*What to work on*: From the entries below, print exactly the span beginning with the line holding "vfov_deg: 56.8" and ending with the line holding "f_number: 2.8", endpoints included, and skip any pictures.

*Records for the task*:
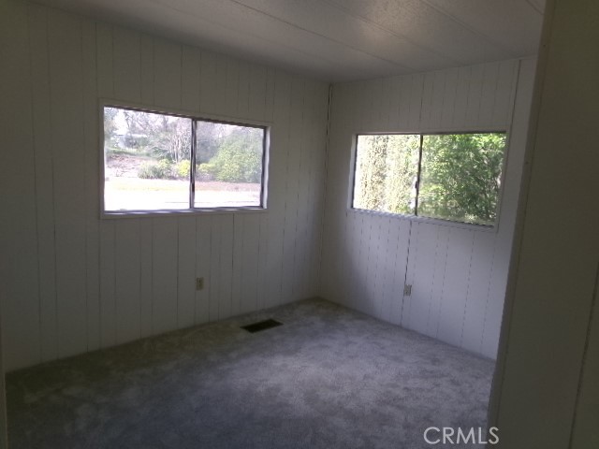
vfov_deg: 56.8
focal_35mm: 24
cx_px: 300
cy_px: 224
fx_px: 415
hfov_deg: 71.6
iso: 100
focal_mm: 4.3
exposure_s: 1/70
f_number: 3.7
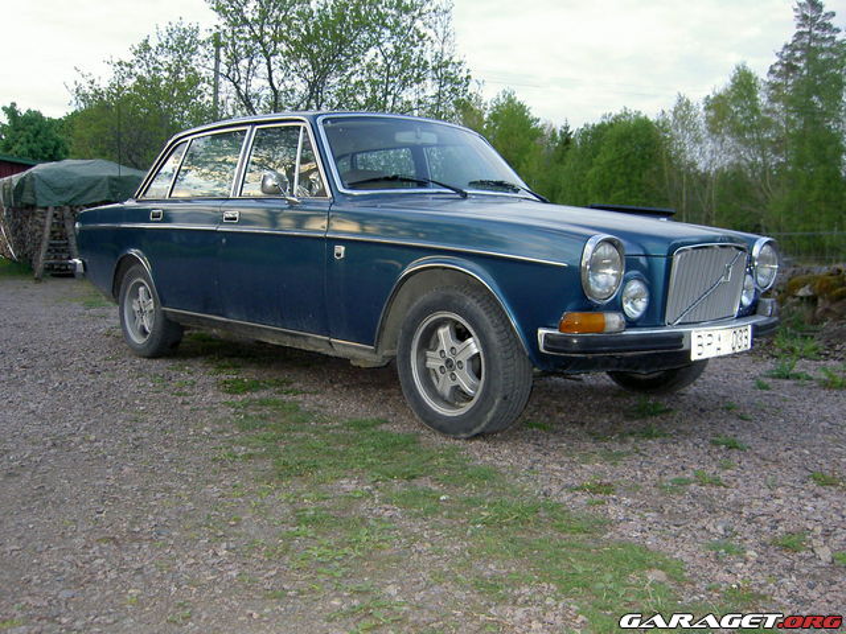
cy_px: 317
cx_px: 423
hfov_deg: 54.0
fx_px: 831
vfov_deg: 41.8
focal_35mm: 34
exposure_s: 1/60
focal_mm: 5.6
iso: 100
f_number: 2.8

--

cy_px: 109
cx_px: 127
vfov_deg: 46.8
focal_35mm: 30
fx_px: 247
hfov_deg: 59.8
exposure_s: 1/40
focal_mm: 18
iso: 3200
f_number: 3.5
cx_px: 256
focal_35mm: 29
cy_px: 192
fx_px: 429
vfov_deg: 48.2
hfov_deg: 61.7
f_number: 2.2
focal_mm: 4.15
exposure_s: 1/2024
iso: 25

*Output for this exercise*:
vfov_deg: 56.8
focal_35mm: 24
cx_px: 300
cy_px: 224
fx_px: 415
hfov_deg: 71.6
iso: 100
focal_mm: 4.3
exposure_s: 1/70
f_number: 3.7
cy_px: 317
cx_px: 423
hfov_deg: 54.0
fx_px: 831
vfov_deg: 41.8
focal_35mm: 34
exposure_s: 1/60
focal_mm: 5.6
iso: 100
f_number: 2.8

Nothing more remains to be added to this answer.